D'après la police, le nombre de délits «molka» est passé de 1100 environ en 2010 à plus de 6600 en 2014. Si certains utilisent leur téléphone, d'autres emploient des gadgets à la James Bond, stylos à bille, lunettes ou montres équipés de microcaméras, dit Hyun Heung-ho, policier membre de l'unité détachée dans le métro. Créée en 1987 pour lutter contre les pickpockets, son travail est aujourd’hui concentré sur le combat «antimolka».

La majeure partie des hommes surpris dans le métro ont la vingtaine ou la trentaine, et ont pour beaucoup reçu une éducation supérieure. «Ils pleurent et supplient qu'on les laisse partir, ils racontent qu'ils étaient juste ‘curieux’», ajoute le policier. Les auteurs risquent 5 ans de prison.

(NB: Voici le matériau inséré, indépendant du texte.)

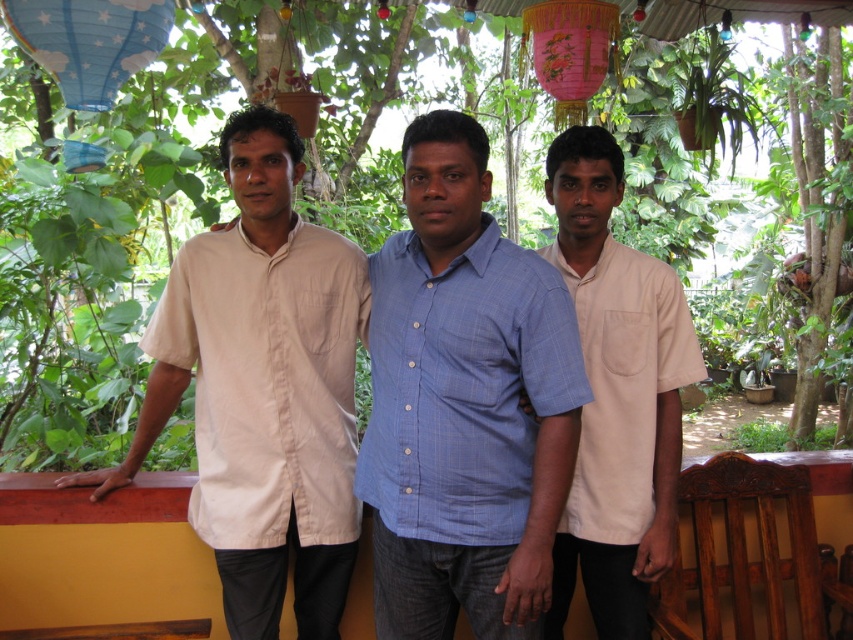
Which is above, matte white shirt at left or white cotton shirt at center?

matte white shirt at left is above.

Which is more to the left, matte white shirt at left or white cotton shirt at center?

matte white shirt at left

Which is in front, point (262, 292) or point (601, 240)?

Point (262, 292) is more forward.

This screenshot has width=853, height=640. Identify the location of matte white shirt at left. (262, 388).

Can you confirm if blue checkered shirt at center is shorter than white cotton shirt at center?

Correct, blue checkered shirt at center is not as tall as white cotton shirt at center.

Can you confirm if blue checkered shirt at center is positioned below white cotton shirt at center?

Incorrect, blue checkered shirt at center is not positioned below white cotton shirt at center.

Who is more forward, (456, 611) or (648, 481)?

Point (648, 481) is more forward.

The image size is (853, 640). I want to click on blue checkered shirt at center, so click(463, 403).

Can you confirm if blue checkered shirt at center is positioned to the left of matte white shirt at left?

No, blue checkered shirt at center is not to the left of matte white shirt at left.

Who is lower down, blue checkered shirt at center or matte white shirt at left?

blue checkered shirt at center is below.

Does point (543, 282) lie behind point (341, 525)?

Lee Hae-kyung, employée de 38 ans, dit essayer d'éviter les WC publics: «Si j'ai un besoin urgent, j'inspecte toujours les poignées de la porte et de la chasse.» Quand un homme est derrière elle sur un escalator, elle se tourne légèrement pour le regarder dans les yeux pour dissuader les voyeurs.

Les «vidéos sous les jupes» sont consommées avec avidité depuis des lustres en Corée du Sud et au Japon, «deux nations profondément conservatrices où les discussions franches sur le sexe sont taboues et où les femmes sont victimes de discriminations systématiques», explique la sociologue Lee Na-yong.